*** Supplied material

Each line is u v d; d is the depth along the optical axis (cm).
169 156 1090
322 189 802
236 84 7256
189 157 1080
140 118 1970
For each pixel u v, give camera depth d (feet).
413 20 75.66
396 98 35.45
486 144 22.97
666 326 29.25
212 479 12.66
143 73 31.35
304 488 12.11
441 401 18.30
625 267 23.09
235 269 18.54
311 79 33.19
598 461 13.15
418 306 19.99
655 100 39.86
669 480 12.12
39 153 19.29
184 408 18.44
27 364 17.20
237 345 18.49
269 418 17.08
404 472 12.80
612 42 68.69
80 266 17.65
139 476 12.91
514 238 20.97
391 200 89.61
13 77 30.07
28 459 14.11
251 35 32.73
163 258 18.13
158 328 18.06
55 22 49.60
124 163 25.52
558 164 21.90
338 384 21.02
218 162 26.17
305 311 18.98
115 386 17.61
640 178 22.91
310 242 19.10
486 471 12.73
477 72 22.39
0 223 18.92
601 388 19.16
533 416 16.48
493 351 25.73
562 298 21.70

******
*** Supplied material

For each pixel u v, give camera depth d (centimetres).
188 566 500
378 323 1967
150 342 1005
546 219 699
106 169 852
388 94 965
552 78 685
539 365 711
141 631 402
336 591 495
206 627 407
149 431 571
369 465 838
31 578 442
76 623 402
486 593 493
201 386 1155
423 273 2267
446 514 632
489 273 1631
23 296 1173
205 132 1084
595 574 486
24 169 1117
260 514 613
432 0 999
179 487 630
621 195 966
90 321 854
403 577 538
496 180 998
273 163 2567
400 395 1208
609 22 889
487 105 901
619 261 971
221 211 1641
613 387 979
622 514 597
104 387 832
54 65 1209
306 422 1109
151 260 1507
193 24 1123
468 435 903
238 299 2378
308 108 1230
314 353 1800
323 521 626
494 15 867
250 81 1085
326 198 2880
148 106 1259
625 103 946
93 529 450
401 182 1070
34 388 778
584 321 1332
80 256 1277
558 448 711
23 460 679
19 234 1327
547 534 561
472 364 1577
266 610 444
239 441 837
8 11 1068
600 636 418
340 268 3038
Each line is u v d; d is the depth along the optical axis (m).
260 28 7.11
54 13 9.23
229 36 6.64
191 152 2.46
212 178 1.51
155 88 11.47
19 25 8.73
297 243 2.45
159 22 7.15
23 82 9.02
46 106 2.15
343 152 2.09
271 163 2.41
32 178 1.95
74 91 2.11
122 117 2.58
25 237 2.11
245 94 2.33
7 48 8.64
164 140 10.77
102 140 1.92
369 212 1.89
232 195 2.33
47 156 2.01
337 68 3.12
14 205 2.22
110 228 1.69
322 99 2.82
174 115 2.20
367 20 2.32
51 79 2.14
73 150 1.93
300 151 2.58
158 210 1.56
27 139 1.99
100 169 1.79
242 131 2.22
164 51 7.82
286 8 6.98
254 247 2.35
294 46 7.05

******

**Prompt**
Take the stretch of lines above from the one containing "338 384 21.02" through the one containing "562 298 21.70" and repeat it exactly, adding no other line.

**Your solution**
338 384 21.02
218 162 26.17
305 311 18.98
115 386 17.61
640 178 22.91
310 242 19.10
486 471 12.73
477 72 22.39
0 223 18.92
601 388 19.16
533 416 16.48
493 351 25.73
562 298 21.70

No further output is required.